Far from taking measures to ensure safety and tolerable working conditions, the ILA is complicit in the offensive by shipping companies to lower labor costs and promote productivity gains. Under the last contract, for example, the ILA pushed through changes to workplace rules that allow one less longshoreman per work gang and reduce relief staffing.

The union’s furious denunciations of the Waterfront Commission, which has intensified over the past two years, has more to do with defending its role as a labor contractor than defending job conditions. Under the current contract, new hires are to be allocated according to a formula of 51 percent for military veterans, 25 percent for ILA referrals and 24 percent for referrals from the New York Shipping Association (NYSA), which represents the employers. Under the previous contract, virtually all job applicants were referred by the union—which in an earlier period was connected to the fight against the hated shape-up system of casual labor.

The Waterfront Commission, a completely discredited political agency supposedly created to fight corruption on the docks, asserted itself in the latest rounds of new hires, holding up many of the referrals under its authority to regulate the size of the longshore workforce. After 60 years of virtual inactivity, the agency recently highlighted incidents of corruption, including a six-year prison sentence for a former ILA official convicted of extorting money from dockworkers.

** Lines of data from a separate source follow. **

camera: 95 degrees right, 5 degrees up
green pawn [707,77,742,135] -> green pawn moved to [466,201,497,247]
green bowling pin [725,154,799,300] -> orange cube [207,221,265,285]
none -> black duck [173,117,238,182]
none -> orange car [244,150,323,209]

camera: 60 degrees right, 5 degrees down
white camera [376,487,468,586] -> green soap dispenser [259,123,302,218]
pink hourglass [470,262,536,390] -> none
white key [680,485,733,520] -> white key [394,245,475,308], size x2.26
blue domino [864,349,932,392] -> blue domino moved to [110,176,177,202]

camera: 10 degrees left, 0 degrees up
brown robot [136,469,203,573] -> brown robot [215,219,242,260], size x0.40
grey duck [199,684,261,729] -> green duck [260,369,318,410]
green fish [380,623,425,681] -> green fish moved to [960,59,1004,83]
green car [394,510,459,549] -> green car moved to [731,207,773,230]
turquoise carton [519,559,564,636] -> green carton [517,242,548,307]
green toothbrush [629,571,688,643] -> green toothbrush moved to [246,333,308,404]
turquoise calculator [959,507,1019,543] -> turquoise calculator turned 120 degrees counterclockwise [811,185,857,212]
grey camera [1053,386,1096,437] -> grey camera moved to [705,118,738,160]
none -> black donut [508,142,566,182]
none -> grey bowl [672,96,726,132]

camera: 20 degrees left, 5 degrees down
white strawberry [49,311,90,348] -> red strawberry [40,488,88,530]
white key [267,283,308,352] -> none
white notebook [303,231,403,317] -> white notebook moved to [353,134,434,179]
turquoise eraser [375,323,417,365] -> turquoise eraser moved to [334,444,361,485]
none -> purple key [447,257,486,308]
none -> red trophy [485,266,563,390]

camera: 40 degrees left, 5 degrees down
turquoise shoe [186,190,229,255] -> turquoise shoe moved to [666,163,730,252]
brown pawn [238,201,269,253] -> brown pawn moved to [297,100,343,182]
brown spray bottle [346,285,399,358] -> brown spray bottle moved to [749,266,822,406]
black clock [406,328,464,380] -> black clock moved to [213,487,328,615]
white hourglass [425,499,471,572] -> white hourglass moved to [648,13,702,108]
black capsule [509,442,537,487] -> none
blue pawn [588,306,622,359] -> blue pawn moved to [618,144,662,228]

Notably the NYSA has backed to a large extent the ILA in the political dispute with the Waterfront Commission. They joined with the ILA in a legislative lobbying push to pass a law in New Jersey to disband the Commission. It was ultimately vetoed by Governor Chris Christie over concerns of its legality.

The cozy relationship between the ILA and the NYSA demonstrates the hostility of the union to any genuine struggle to defend jobs and working conditions. The basic rights of dockworkers can only be defended by breaking the stranglehold of the union and linking with port truck drivers and other transportation workers around the country.

The unions work to prevent such a united struggle by blocking any coordinated action by dockworkers on the East and West Coasts in order to facilitate the imposition of contracts favorable to the companies.

Early in 2015, the International Longshore and Warehouse Union (ILWU) allowed the Pacific Maritime Association (PMA) to lock out 20,000 West Coast dockworkers after they had labored without a contract for nine months. Rather than call a strike, the ILWU agreed to an intervention by the Obama administration, which moved to block any work action and impose an agreement.